What you need to do →
The entries shown here must be retyped in full, with no pictures included.

Available data →
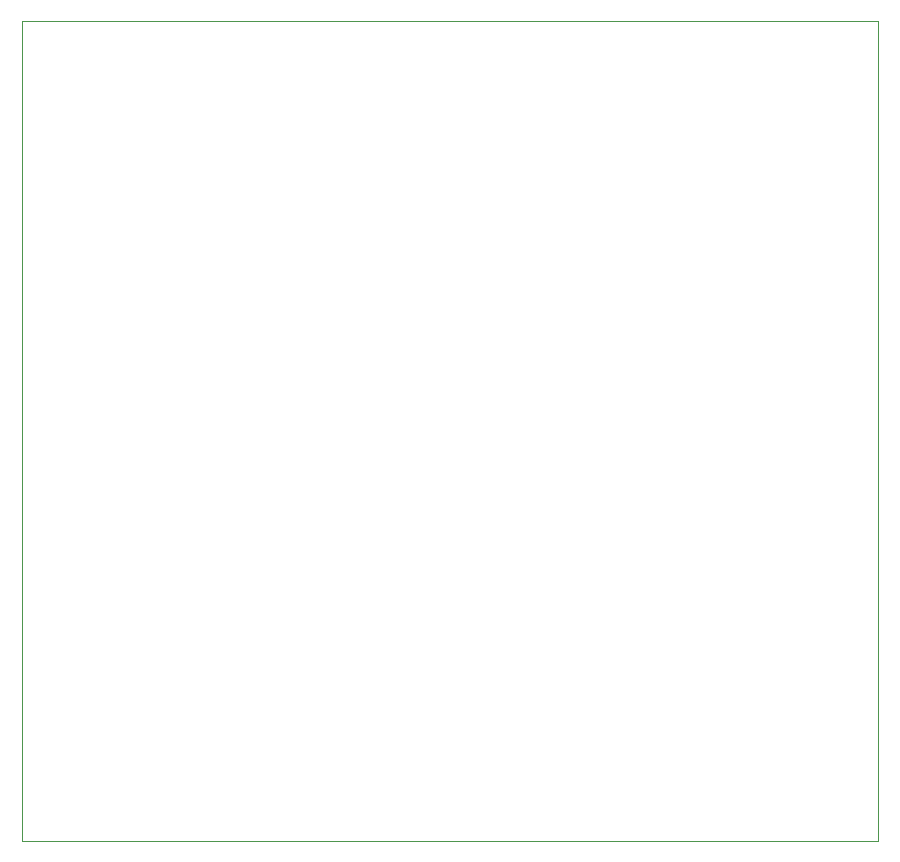
<source format=gbr>
%TF.GenerationSoftware,KiCad,Pcbnew,9.0.6*%
%TF.CreationDate,2025-11-25T16:13:47-08:00*%
%TF.ProjectId,CMPE 110 Lab Project,434d5045-2031-4313-9020-4c6162205072,rev?*%
%TF.SameCoordinates,Original*%
%TF.FileFunction,Profile,NP*%
%FSLAX46Y46*%
G04 Gerber Fmt 4.6, Leading zero omitted, Abs format (unit mm)*
G04 Created by KiCad (PCBNEW 9.0.6) date 2025-11-25 16:13:47*
%MOMM*%
%LPD*%
G01*
G04 APERTURE LIST*
%TA.AperFunction,Profile*%
%ADD10C,0.050000*%
%TD*%
G04 APERTURE END LIST*
D10*
X104267000Y-31115000D02*
X176784000Y-31115000D01*
X176784000Y-100584000D01*
X104267000Y-100584000D01*
X104267000Y-31115000D01*
M02*

</source>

Completed exercise →
<source format=gbr>
%TF.GenerationSoftware,KiCad,Pcbnew,9.0.6*%
%TF.CreationDate,2025-11-25T16:13:47-08:00*%
%TF.ProjectId,CMPE 110 Lab Project,434d5045-2031-4313-9020-4c6162205072,rev?*%
%TF.SameCoordinates,Original*%
%TF.FileFunction,Profile,NP*%
%FSLAX46Y46*%
G04 Gerber Fmt 4.6, Leading zero omitted, Abs format (unit mm)*
G04 Created by KiCad (PCBNEW 9.0.6) date 2025-11-25 16:13:47*
%MOMM*%
%LPD*%
G01*
G04 APERTURE LIST*
%TA.AperFunction,Profile*%
%ADD10C,0.050000*%
%TD*%
G04 APERTURE END LIST*
D10*
X104267000Y-31115000D02*
X176784000Y-31115000D01*
X176784000Y-100584000D01*
X104267000Y-100584000D01*
X104267000Y-31115000D01*
M02*

</source>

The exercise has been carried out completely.